By minimizing human interactions and spending as much time as I need in my contemplative plane.
By visiting a big open sky. The list of my healing places are: local wineries as they are located on the hill tops. local parks, trails, etc. Or if I really do not have any access to these places, then my top floor of my town house. There I can open my windows that reveal the overview of the wide open sky.
By sitting down with a Bible to trace the Word with my tired eyes waiting for the healing miracle.
I don’t know about you, but these are my coping strategies that work for me. They work for my pocket as well since most of these activities won’t cost you any dime. I’ve always prided myself to be a cheep date but I can also be a cheep patient!
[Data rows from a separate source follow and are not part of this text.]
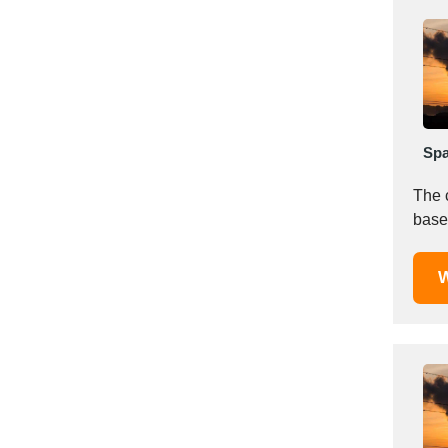
Italy
Ivory Coast
Jordan
Kazakhstan
Kenya
Latvia
Spa
Lebanon
Lesotho
The 
Liechtenstein
Lithuania
Luxembourg
W
Macao
Madagascar
Malaysia
Malta
Mauritania
Mauritius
The point is that the most enjoyable things in life are the simplest things. It’s often the things that does not cost you any money. And the most therapeutic things in life are also the simplest things. A walk in the woods, taking in fresh air up on the hill of your local winery, petting a goat, or staring at the blank white wall in your own home. Default everything. And unload anything. Empty out and begin anew. Live each day like it is the first day of your journey. Then before you know it, you would be walking into the gate that leads you home.